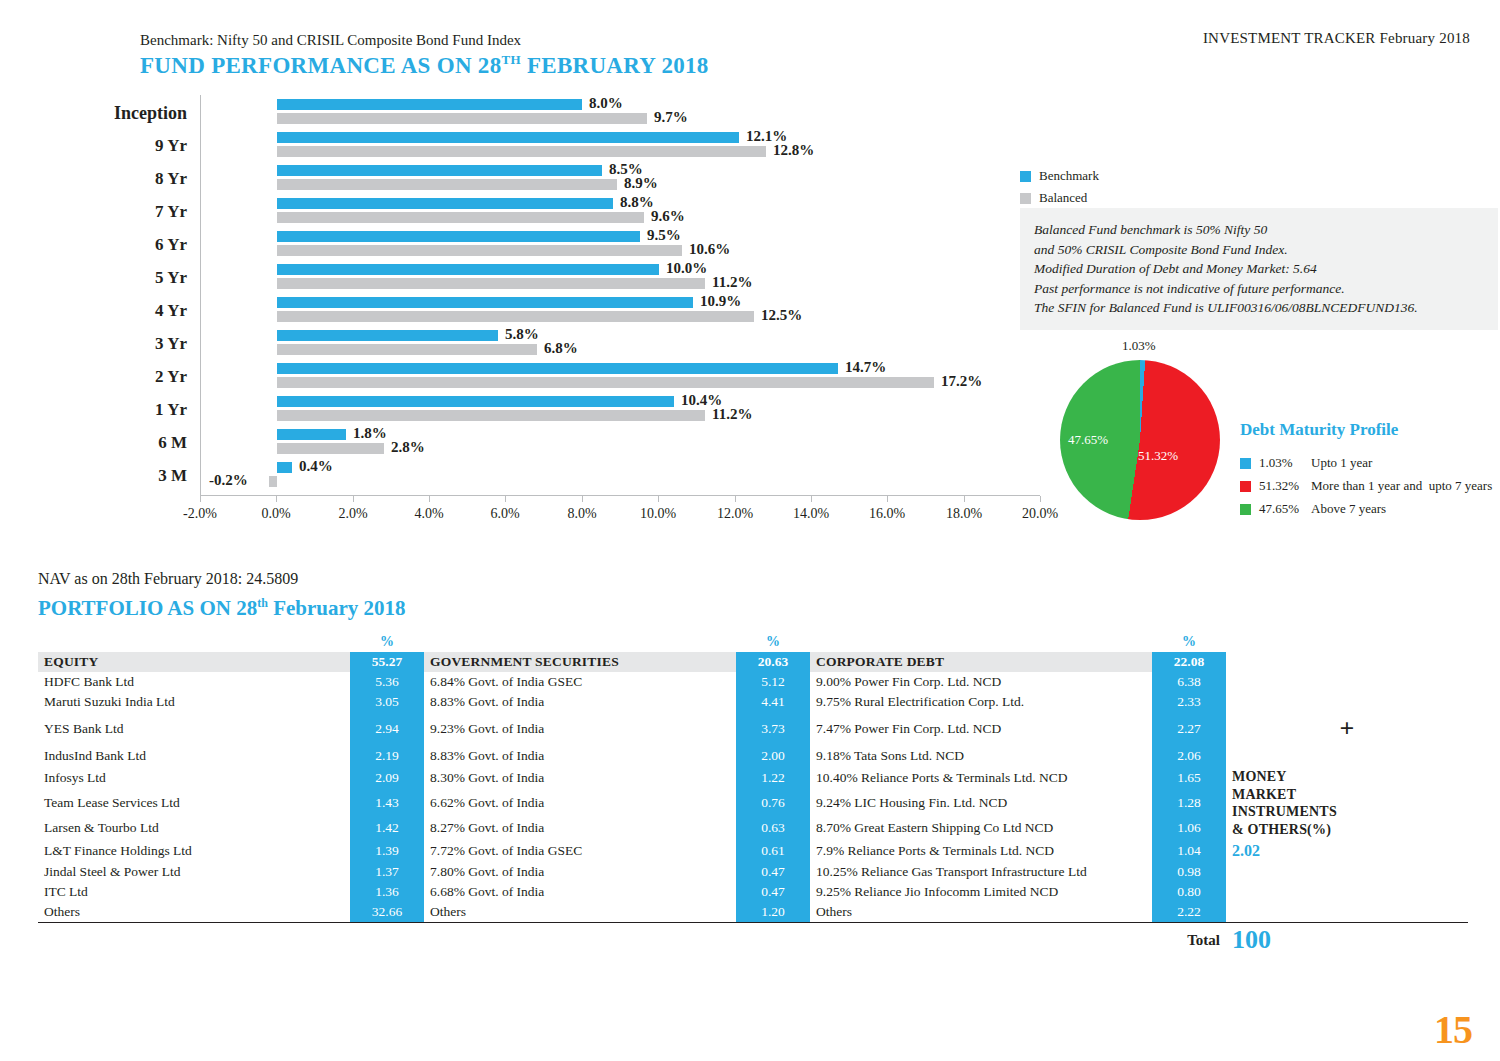Benchmark: Nifty 50 and CRISIL Composite Bond Fund Index
FUND PERFORMANCE AS ON 28TH FEBRUARY 2018
INVESTMENT TRACKER February 2018
Inception
9 Yr
8 Yr
7 Yr
6 Yr
5 Yr
4 Yr
3 Yr
2 Yr
1 Yr
6 M
3 M
8.0%
9.7%
12.1%
12.8%
8.5%
8.9%
8.8%
9.6%
9.5%
10.6%
10.0%
11.2%
10.9%
12.5%
5.8%
6.8%
14.7%
17.2%
10.4%
11.2%
1.8%
2.8%
0.4%
-0.2%
-2.0%
0.0%
2.0%
4.0%
6.0%
8.0%
10.0%
12.0%
14.0%
16.0%
18.0%
20.0%
Benchmark
Balanced
Balanced Fund benchmark is 50% Nifty 50
and 50% CRISIL Composite Bond Fund Index.
Modified Duration of Debt and Money Market: 5.64
Past performance is not indicative of future performance.
The SFIN for Balanced Fund is ULIF00316/06/08BLNCEDFUND136.
1.03%
51.32%
47.65%
Debt Maturity Profile
1.03% Upto 1 year
51.32% More than 1 year and upto 7 years
47.65% Above 7 years
NAV as on 28th February 2018: 24.5809
PORTFOLIO AS ON 28th February 2018
| | % | | % | | % | |
| EQUITY | 55.27 | GOVERNMENT SECURITIES | 20.63 | CORPORATE DEBT | 22.08 | |
| HDFC Bank Ltd | 5.36 | 6.84% Govt. of India GSEC | 5.12 | 9.00% Power Fin Corp. Ltd. NCD | 6.38 | |
| Maruti Suzuki India Ltd | 3.05 | 8.83% Govt. of India | 4.41 | 9.75% Rural Electrification Corp. Ltd. | 2.33 |
| YES Bank Ltd | 2.94 | 9.23% Govt. of India | 3.73 | 7.47% Power Fin Corp. Ltd. NCD | 2.27 | + |
| IndusInd Bank Ltd | 2.19 | 8.83% Govt. of India | 2.00 | 9.18% Tata Sons Ltd. NCD | 2.06 | |
| Infosys Ltd | 2.09 | 8.30% Govt. of India | 1.22 | 10.40% Reliance Ports & Terminals Ltd. NCD | 1.65 | MONEY MARKET INSTRUMENTS & OTHERS(%) |
| Team Lease Services Ltd | 1.43 | 6.62% Govt. of India | 0.76 | 9.24% LIC Housing Fin. Ltd. NCD | 1.28 |
| Larsen & Tourbo Ltd | 1.42 | 8.27% Govt. of India | 0.63 | 8.70% Great Eastern Shipping Co Ltd NCD | 1.06 |
| L&T Finance Holdings Ltd | 1.39 | 7.72% Govt. of India GSEC | 0.61 | 7.9% Reliance Ports & Terminals Ltd. NCD | 1.04 | 2.02 |
| Jindal Steel & Power Ltd | 1.37 | 7.80% Govt. of India | 0.47 | 10.25% Reliance Gas Transport Infrastructure Ltd | 0.98 | |
| ITC Ltd | 1.36 | 6.68% Govt. of India | 0.47 | 9.25% Reliance Jio Infocomm Limited NCD | 0.80 | |
| Others | 32.66 | Others | 1.20 | Others | 2.22 | |
| | Total | 100 |
15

━━━━━━

Where a picture appears, omit it; otherwise reproduce each line above from the first to the one with "DEBT | 22.08 | |", inclusive.

* **SOLUTION TO THIS EXERCISE**
Benchmark: Nifty 50 and CRISIL Composite Bond Fund Index
FUND PERFORMANCE AS ON 28TH FEBRUARY 2018
INVESTMENT TRACKER February 2018
Inception
9 Yr
8 Yr
7 Yr
6 Yr
5 Yr
4 Yr
3 Yr
2 Yr
1 Yr
6 M
3 M
8.0%
9.7%
12.1%
12.8%
8.5%
8.9%
8.8%
9.6%
9.5%
10.6%
10.0%
11.2%
10.9%
12.5%
5.8%
6.8%
14.7%
17.2%
10.4%
11.2%
1.8%
2.8%
0.4%
-0.2%
-2.0%
0.0%
2.0%
4.0%
6.0%
8.0%
10.0%
12.0%
14.0%
16.0%
18.0%
20.0%
Benchmark
Balanced
Balanced Fund benchmark is 50% Nifty 50
and 50% CRISIL Composite Bond Fund Index.
Modified Duration of Debt and Money Market: 5.64
Past performance is not indicative of future performance.
The SFIN for Balanced Fund is ULIF00316/06/08BLNCEDFUND136.
1.03%
51.32%
47.65%
Debt Maturity Profile
1.03% Upto 1 year
51.32% More than 1 year and upto 7 years
47.65% Above 7 years
NAV as on 28th February 2018: 24.5809
PORTFOLIO AS ON 28th February 2018
| | % | | % | | % | |
| EQUITY | 55.27 | GOVERNMENT SECURITIES | 20.63 | CORPORATE DEBT | 22.08 | |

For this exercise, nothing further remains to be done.